I'll start with the short version: Sprite 0 and HUDs at the bottom aren't a very good fit for each other.
Longer: The NES' Picture Processing Unit (its graphics processor) renders pixels from left to right, top to bottom while the CPU runs in parallel. As you've probably learned from the video, when an opaque pixel of sprite 0 overlaps an opaque pixel of the background, the PPU sets a bit the CPU can detect, so the scroll position can be changed in the middle of a frame. However, due to the order the PPU renders in, the further down the screen this occurs, the longer the CPU has to wait. And while the CPU is waiting, it can't really do much else. (Like run logic for the gameplay.) So the lower down your HUD is, the less time you have for gameplay. That probably explains the lag.

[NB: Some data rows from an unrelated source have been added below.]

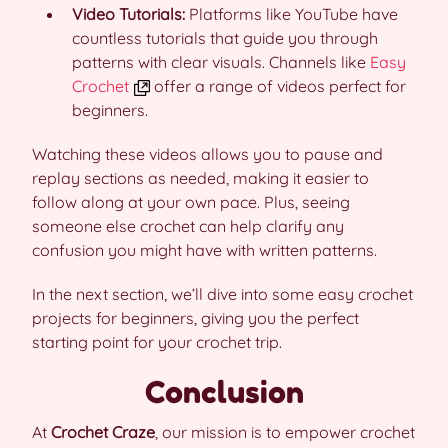
Video Tutorials:
Platforms like YouTube have
countless tutorials that guide you through
patterns with clear visuals. Channels like
Easy
Crochet
offer a range of videos perfect for
beginners.
Watching these videos allows you to pause and
replay sections as needed, making it easier to
follow along at your own pace. Plus, seeing
someone else crochet can help clarify any
confusion you might have with written patterns.
In the next section, we’ll dive into some easy crochet
projects for beginners, giving you the perfect
starting point for your crochet trip.
Conclusion
At
Crochet Craze
, our mission is to empower crochet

Some cartridge types allow for detecting the PPU at a specific point in a way that doesn't require waiting, so lower HUDs would not steal time from gameplay. Mapper 30 does not have anything like this. There's another way to do something similar to what you get on cartridges that can detect what the PPU is doing, but I've never fully understood how it works enough to actually do it.

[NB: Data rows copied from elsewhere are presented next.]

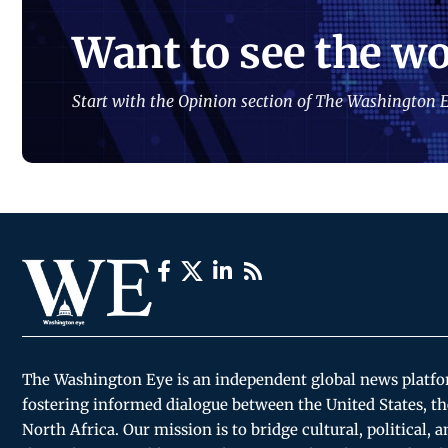
Want to see the wo
Start with the Opinion section of The Washington E
The Washington Eye is an independent global news platf
fostering informed dialogue between the United States, th
North Africa. Our mission is to bridge cultural, political, 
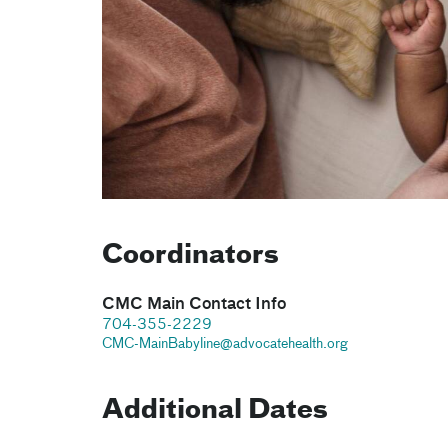
Coordinators
CMC Main Contact Info
704-355-2229
CMC-MainBabyline@advocatehealth.org
Additional Dates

Changing what the PPU is doing mid screen usually requires really, really specific timing. There are four writes to change the scroll midscreen (at least, in the super fine way), and the last two must fall in a very specific time period in between rendering horizontal rows of pixels. (The horizontal blank, or hblank period.) If they don't, lots of weird stuff can happen. (Flashes.) And you may wonder how the writes could be mistimed only sometimes if the sprite 0 hits at the same time every time. The answer is because the PPU runs faster than the CPU, and margins between the bit getting set and the CPU actually being able to recognize it are finicky. NES Maker may not actually do the four write version, but still midscreen PPU updates are usually finicky business.